Das Schwein Paul starb, wie jährlich 700.000 Leidensgenossen in Österreich, an den Folgen der Haltung auf Vollspaltenboden. Diese Haltung ist tödlich. Wer die Videos von Paul auf Vollspaltenboden gesehen hat, und sah, wie sein Zustand von der Betriebsleitung der Schweinefabrik einfach ignoriert worden ist, weil Paul keinen Profit mehr bringt, kann nicht umhin, eine Änderung zu fordern. Stellvertretend für Paul ging heute eine Tierschützerin im Schweinekostüm zu sämtlichen Adressen der verantwortlichen Politik in Wien, von den Parteizentralen zum Bundeskanzleramt und dem Tierschutz- und dem Landwirtschaftsministerium, um eine Protestnote zu hinterlassen. Der Tod des Schweins Paul darf nicht ignoriert werden. Es muss ein Verbot dieser Haltung kommen!

VGT-Obmann Martin Balluch kommentiert: Landwirtschaftsministerin Köstinger verbreitet noch immer das Märchen, die Schweinehaltung in Österreich sei vorbildlich.
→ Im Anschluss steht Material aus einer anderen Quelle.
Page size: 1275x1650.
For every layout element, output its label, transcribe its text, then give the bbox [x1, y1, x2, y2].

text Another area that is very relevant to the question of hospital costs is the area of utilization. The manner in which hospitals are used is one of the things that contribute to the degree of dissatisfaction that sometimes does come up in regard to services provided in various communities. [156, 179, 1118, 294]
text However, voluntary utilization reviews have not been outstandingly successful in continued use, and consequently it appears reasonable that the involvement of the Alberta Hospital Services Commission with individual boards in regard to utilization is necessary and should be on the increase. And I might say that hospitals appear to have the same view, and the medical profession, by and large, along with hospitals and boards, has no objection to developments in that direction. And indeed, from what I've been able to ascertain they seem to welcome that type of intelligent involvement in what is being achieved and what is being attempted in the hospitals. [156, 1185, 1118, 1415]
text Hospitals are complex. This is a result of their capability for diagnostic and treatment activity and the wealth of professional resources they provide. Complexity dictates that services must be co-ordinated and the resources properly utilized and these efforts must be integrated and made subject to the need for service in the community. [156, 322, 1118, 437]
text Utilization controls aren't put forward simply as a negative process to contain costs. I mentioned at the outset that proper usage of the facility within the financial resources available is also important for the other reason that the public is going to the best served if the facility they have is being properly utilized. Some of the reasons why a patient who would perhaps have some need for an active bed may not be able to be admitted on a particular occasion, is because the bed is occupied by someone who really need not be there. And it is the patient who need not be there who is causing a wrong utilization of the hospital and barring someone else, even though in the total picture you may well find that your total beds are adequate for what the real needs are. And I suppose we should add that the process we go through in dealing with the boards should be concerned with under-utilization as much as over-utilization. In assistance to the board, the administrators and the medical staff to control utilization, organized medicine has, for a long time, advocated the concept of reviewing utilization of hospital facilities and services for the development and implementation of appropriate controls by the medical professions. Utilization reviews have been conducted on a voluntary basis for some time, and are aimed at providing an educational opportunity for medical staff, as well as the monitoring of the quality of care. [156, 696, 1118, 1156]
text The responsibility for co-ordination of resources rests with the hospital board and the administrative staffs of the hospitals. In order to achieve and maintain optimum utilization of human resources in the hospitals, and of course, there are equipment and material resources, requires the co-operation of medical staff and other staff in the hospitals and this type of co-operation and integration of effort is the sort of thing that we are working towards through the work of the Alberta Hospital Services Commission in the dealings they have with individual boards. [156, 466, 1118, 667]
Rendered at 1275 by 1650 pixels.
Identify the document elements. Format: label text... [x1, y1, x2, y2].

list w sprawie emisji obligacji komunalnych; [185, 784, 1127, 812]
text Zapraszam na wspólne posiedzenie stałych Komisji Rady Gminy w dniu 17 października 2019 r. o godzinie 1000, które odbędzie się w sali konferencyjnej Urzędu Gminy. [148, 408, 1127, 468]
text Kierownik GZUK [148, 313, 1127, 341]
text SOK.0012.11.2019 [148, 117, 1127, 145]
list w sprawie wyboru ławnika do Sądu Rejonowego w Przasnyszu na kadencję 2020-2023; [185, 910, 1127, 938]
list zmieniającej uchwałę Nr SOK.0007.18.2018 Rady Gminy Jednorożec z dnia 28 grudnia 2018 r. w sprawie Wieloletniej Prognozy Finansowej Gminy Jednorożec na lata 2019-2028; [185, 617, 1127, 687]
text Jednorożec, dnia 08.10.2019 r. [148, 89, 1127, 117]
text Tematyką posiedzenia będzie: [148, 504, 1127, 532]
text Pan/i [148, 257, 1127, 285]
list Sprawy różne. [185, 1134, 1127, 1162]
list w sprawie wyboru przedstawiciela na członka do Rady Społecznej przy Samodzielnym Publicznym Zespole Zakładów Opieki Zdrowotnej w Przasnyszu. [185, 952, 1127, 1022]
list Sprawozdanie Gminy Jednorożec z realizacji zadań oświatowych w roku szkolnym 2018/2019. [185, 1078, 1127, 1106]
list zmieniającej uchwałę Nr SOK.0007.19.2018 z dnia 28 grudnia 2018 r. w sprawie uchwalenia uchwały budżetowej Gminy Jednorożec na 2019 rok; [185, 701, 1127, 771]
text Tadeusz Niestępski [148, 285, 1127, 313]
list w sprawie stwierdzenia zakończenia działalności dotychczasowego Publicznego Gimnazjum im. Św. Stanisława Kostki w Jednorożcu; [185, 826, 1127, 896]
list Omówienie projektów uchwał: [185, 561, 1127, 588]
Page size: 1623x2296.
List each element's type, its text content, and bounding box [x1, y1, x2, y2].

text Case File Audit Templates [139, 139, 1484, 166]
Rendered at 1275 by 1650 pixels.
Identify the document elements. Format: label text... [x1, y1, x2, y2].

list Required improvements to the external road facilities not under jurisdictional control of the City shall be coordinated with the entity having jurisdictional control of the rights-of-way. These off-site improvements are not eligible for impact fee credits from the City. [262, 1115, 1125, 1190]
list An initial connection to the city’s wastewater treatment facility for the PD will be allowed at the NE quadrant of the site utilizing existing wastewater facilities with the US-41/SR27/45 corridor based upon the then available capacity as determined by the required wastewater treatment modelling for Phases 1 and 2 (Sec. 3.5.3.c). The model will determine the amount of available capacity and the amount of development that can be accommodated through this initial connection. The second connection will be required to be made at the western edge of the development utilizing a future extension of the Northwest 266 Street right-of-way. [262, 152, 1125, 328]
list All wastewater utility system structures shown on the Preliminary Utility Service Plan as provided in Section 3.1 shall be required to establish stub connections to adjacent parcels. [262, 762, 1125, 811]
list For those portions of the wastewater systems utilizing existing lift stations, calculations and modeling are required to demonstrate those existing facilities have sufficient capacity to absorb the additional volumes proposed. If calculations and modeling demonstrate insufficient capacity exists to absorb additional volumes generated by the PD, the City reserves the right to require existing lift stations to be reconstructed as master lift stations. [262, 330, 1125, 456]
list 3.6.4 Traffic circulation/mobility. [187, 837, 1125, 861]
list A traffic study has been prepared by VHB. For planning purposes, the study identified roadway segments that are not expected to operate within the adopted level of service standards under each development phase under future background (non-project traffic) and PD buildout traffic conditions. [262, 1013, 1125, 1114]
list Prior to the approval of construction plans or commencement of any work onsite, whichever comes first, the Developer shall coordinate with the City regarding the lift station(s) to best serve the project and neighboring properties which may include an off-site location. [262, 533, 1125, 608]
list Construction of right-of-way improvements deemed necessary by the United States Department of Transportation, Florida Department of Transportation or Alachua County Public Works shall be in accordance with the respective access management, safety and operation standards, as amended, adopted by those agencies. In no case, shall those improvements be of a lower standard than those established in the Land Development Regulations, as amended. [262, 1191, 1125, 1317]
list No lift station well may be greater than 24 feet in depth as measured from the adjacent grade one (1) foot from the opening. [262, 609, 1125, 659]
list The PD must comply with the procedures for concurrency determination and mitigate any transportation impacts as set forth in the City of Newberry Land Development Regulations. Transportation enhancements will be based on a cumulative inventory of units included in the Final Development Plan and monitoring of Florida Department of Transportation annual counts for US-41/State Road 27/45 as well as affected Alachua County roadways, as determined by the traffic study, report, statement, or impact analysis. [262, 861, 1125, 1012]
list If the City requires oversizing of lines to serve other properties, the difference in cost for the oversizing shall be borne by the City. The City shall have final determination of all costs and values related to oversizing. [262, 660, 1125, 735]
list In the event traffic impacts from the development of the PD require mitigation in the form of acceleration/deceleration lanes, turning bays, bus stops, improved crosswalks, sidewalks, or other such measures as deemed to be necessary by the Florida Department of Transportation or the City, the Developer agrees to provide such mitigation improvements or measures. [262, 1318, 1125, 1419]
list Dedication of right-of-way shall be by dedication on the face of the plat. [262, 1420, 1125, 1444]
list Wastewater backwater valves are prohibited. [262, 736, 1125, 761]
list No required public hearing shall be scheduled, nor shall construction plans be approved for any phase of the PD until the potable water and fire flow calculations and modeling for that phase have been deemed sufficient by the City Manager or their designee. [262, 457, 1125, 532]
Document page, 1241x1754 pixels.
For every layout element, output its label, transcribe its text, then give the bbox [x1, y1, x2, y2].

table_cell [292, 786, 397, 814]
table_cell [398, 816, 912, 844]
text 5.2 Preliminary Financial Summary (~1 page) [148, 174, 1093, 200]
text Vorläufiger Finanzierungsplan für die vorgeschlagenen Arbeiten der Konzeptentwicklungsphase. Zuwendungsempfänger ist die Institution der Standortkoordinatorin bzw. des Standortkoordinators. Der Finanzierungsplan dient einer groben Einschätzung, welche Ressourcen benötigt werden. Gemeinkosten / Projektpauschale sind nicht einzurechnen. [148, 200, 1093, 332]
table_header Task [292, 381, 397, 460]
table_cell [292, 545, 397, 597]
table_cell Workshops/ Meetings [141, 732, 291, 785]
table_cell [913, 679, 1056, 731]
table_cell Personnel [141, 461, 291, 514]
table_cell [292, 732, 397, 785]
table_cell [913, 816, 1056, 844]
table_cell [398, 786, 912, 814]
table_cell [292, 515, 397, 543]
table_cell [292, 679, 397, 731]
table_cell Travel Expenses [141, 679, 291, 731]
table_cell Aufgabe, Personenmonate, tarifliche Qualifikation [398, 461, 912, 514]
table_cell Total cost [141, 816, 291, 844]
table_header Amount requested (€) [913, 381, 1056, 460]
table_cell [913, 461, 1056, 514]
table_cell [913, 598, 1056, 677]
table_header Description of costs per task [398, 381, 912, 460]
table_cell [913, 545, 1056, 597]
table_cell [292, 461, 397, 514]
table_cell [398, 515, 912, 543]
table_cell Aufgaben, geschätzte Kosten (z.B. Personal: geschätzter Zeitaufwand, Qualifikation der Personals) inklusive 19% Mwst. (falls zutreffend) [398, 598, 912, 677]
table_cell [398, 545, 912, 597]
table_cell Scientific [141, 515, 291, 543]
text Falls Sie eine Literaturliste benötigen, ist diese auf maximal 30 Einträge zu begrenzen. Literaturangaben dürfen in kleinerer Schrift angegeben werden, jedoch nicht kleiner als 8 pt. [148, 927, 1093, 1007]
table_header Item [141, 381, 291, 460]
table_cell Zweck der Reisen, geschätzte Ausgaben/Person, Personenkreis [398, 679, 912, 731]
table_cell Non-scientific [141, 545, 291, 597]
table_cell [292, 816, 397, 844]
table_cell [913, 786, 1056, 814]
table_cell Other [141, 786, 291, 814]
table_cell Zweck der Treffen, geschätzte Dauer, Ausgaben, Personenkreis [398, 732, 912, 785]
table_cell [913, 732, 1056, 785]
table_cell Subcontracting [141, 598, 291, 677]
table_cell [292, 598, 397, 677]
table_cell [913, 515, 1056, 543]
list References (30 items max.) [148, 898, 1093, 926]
Das ist eine Lüge. Die Schweinehaltung in Österreich entspricht nicht einmal den EU-Mindestvorgaben, wie ein Audit der EU-Kommission kürzlich ergeben hat. Und die miese Haltung auf Vollspaltenboden ohne Stroheinstreu wird auch noch von der Landwirtschaftsministerin gefördert. Mit dem Steuergeld jener 96 % der Bevölkerung, die laut einer Gallup-Umfrage von 2019 eigentlich wollen, dass Schweine auf Stroh liegen können. Wann wird endlich dem Willen der großen Mehrheit der Menschen in Österreich entsprochen?